* **Exercise objective**: Write every line of the material again exactly, with no pictures in the copy.

******

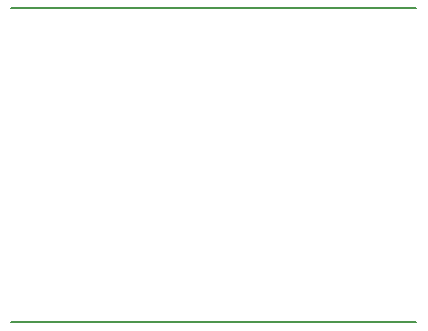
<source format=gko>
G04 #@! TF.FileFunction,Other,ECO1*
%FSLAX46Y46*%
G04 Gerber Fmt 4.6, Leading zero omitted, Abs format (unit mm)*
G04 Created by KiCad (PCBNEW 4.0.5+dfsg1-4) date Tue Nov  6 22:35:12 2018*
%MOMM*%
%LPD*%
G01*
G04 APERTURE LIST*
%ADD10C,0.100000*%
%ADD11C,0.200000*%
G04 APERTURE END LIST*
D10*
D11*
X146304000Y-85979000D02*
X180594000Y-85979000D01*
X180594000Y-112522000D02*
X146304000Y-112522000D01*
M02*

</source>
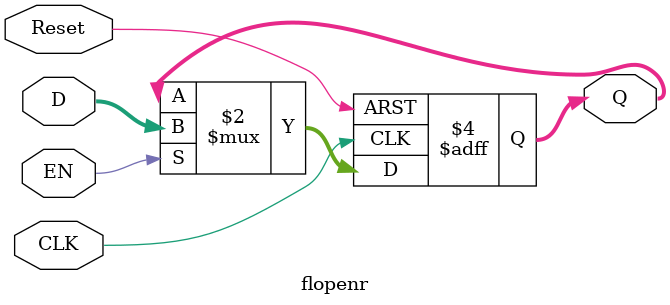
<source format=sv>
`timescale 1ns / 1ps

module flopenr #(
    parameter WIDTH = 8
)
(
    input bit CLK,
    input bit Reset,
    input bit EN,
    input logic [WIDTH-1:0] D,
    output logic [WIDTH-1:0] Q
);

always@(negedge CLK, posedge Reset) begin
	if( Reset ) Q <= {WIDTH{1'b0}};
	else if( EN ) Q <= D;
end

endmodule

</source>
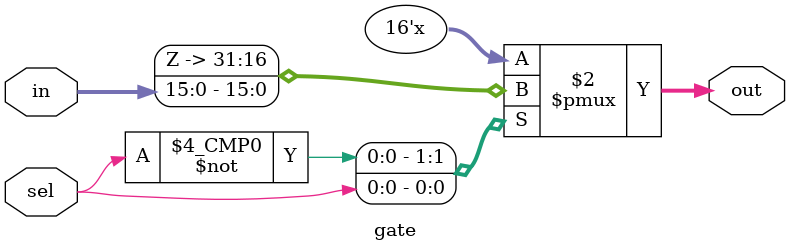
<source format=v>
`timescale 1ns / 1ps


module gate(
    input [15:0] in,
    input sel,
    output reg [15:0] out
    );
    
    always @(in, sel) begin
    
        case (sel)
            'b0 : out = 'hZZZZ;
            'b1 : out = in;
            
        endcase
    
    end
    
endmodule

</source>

******

* **Answer box**:
<source format=gko>
G04 #@! TF.FileFunction,Other,ECO1*
%FSLAX46Y46*%
G04 Gerber Fmt 4.6, Leading zero omitted, Abs format (unit mm)*
G04 Created by KiCad (PCBNEW 4.0.5+dfsg1-4) date Tue Nov  6 22:35:12 2018*
%MOMM*%
%LPD*%
G01*
G04 APERTURE LIST*
%ADD10C,0.100000*%
%ADD11C,0.200000*%
G04 APERTURE END LIST*
D10*
D11*
X146304000Y-85979000D02*
X180594000Y-85979000D01*
X180594000Y-112522000D02*
X146304000Y-112522000D01*
M02*

</source>
<source format=sv>
`timescale 1ns / 1ps

module flopenr #(
    parameter WIDTH = 8
)
(
    input bit CLK,
    input bit Reset,
    input bit EN,
    input logic [WIDTH-1:0] D,
    output logic [WIDTH-1:0] Q
);

always@(negedge CLK, posedge Reset) begin
	if( Reset ) Q <= {WIDTH{1'b0}};
	else if( EN ) Q <= D;
end

endmodule

</source>
<source format=v>
`timescale 1ns / 1ps


module gate(
    input [15:0] in,
    input sel,
    output reg [15:0] out
    );
    
    always @(in, sel) begin
    
        case (sel)
            'b0 : out = 'hZZZZ;
            'b1 : out = in;
            
        endcase
    
    end
    
endmodule

</source>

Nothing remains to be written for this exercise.